Comme c’est agréable d’appartenir au camp du Bien. Et rassurant aussi. On a l’impression d’être élu. Il faut dire que le ticket d’entrée s’obtient pour des clopinettes, il suffit de produire un discours. Mais il est beaucoup plus exigeant de joindre la parole aux actes quotidiennement.
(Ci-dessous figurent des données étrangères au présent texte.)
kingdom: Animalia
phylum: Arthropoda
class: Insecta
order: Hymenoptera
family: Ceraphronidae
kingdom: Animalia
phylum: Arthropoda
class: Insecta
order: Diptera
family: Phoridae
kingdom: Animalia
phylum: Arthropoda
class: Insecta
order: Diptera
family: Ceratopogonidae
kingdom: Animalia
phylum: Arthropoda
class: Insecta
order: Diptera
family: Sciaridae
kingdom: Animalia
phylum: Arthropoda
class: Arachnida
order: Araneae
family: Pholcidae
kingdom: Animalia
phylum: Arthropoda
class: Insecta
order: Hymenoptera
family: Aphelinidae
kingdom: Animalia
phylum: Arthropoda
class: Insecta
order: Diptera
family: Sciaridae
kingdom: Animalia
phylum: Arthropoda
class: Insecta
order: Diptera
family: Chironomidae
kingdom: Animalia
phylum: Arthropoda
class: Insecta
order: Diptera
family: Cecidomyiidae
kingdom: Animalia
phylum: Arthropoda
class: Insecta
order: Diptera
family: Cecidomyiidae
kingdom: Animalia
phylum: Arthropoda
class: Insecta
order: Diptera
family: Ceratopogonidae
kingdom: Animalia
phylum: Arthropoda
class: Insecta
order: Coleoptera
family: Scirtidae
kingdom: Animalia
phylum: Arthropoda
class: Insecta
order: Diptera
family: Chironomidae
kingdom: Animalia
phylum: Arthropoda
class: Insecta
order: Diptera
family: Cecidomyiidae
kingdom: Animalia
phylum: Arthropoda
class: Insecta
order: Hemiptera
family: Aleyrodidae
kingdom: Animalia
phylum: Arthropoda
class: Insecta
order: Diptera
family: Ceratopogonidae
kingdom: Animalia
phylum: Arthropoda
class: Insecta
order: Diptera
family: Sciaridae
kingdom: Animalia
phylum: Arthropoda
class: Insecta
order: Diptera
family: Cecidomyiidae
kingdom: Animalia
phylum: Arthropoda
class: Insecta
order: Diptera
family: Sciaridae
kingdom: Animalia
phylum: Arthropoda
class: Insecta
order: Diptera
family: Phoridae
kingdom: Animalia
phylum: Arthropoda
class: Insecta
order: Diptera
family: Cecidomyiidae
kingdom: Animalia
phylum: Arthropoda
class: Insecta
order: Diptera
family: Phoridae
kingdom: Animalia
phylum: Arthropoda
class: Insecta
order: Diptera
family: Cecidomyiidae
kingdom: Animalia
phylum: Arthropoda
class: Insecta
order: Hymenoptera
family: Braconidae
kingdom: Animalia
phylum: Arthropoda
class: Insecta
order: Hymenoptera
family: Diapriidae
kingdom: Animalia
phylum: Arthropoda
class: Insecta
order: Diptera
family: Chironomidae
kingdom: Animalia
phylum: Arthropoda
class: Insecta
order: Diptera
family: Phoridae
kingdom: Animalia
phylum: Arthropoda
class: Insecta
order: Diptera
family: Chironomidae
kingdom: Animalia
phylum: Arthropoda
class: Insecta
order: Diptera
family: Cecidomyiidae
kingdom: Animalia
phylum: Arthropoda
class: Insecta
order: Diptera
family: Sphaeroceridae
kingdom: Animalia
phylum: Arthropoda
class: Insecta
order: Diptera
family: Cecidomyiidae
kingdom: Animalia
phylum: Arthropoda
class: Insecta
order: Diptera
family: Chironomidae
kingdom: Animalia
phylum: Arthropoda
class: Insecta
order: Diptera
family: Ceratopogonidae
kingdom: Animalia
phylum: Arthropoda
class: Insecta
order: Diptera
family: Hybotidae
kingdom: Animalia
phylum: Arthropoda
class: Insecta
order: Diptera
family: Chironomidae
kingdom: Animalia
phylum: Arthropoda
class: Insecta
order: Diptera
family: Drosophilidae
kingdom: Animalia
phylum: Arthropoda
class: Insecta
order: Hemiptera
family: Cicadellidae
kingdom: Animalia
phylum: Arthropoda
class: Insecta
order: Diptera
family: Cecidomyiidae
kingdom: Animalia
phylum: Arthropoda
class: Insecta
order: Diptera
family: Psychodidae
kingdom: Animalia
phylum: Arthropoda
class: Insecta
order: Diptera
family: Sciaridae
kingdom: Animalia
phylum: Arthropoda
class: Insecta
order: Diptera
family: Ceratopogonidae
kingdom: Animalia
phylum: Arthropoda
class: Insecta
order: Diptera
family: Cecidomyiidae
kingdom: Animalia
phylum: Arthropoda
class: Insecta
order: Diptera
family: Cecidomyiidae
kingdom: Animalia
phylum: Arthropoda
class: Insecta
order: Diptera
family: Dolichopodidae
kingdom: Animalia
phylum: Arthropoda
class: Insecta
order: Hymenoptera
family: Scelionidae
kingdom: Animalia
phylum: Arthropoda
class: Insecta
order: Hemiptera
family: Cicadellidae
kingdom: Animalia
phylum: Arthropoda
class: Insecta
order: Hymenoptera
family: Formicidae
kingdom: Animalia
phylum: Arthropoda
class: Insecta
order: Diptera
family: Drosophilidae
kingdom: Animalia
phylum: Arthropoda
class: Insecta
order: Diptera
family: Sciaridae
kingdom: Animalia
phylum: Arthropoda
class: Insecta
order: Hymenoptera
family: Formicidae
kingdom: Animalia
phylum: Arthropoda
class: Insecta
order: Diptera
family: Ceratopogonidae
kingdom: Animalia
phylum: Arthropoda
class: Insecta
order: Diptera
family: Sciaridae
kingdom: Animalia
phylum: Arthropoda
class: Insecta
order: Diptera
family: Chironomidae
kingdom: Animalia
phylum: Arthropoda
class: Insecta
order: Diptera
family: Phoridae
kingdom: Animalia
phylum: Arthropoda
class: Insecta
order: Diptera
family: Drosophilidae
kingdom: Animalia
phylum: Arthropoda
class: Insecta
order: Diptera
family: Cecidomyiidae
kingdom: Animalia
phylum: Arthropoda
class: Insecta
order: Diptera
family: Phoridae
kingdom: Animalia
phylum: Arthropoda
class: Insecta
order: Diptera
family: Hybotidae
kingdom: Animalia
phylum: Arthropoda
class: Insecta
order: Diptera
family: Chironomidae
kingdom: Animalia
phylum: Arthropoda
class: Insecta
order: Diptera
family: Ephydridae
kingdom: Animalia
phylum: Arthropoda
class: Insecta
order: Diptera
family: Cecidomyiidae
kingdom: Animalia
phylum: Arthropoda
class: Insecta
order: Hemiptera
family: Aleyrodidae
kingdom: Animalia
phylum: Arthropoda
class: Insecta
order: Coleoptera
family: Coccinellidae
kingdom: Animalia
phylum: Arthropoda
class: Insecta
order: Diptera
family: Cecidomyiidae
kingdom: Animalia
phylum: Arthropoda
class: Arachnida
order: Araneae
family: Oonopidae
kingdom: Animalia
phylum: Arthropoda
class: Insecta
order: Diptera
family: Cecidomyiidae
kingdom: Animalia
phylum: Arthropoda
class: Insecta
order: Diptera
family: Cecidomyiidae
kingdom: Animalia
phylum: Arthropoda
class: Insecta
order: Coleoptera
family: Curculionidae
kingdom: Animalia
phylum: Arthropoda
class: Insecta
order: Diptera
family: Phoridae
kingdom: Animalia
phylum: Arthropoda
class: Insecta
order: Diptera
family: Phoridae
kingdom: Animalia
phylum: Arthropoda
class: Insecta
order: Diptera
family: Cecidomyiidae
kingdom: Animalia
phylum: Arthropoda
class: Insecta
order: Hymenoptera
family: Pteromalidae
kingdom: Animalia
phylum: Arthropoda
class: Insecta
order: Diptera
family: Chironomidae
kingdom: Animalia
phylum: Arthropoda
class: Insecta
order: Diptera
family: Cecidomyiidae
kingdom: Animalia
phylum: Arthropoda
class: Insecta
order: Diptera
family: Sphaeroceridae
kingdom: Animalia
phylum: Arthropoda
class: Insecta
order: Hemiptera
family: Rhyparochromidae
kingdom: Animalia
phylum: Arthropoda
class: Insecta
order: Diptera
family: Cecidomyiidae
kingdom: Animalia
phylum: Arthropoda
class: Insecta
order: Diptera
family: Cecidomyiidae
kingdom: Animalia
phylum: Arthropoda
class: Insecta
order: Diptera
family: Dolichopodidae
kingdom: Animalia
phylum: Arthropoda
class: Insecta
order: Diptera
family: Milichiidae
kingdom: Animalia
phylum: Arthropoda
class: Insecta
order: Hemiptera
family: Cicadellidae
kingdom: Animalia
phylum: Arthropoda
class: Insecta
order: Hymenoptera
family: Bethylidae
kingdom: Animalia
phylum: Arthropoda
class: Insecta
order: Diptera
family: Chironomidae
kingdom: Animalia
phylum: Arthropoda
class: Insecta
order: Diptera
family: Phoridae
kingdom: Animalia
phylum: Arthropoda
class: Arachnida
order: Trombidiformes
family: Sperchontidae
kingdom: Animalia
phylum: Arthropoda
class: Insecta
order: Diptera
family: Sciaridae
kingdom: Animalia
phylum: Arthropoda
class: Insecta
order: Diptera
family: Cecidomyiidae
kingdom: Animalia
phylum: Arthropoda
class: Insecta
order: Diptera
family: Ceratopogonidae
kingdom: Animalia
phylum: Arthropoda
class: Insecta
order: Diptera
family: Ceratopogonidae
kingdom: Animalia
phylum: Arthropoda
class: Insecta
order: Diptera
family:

Fustiger l’ubérisation ? Alors il faudra poliment décliner quand des proches proposeront à l’unisson de se faire livrer des sushis par un livreur en sueur Foodora en prévision de France-Bulgarie. Plus difficile, il faudra également refuser, par une douce nuit ventée de Février au sortir d’une soirée, de rentrer chez soi en Uber avec des amis à 5h du matin. Décrier le retour du travail à la tâche ? Cela ferait pourtant drôlement du bien au compte en banque ces petites missions pour étudiant reçues par sms. Exécrer les actionnaires ? Évidemment, tant pis si l’on réalise que l’on en est un soi-même, indirectement certes, à travers l’assurance-vie qui ronronne au chaud à la banque. Manger bio et local ? Ah oui. Cent fois oui. Mais quand même, il est bien pratique ce Monoprix au coin de la rue. Songeons aussi à ces autres contraintes que certains s’imposent et parfois imposent (chacun jugera de leur pertinence) : végétarisme, véganisme, écriture inclusive, etc.

Dès lors, la cohérence du discours et des actes semble réservée à une poignée d’individus. Pour y remédier, on peut souhaiter que ces derniers continuent de professer un catéchisme moralisateur, pesant lourdement à chaque instant de nos vies.

On peut aussi admettre, comme le disait Georges Orwell dans ses Quelques réflexions sur le crapaud ordinaire, que « tout le plaisir pris dans le processus même de la vie encourage une sorte de quiétisme politique ». Ce qui n’est en rien un encouragement à être dans la répétition des erreurs ou dans le déni. On peut enfin regarder avec bienveillance celui ou celle qui rougit légèrement en pensant à ses propres faiblesses face aux structures économiques et sociales qui l’entourent. Et espérer que dans cet afflux sanguin au niveau des joues réside en partie l’espoir du changement.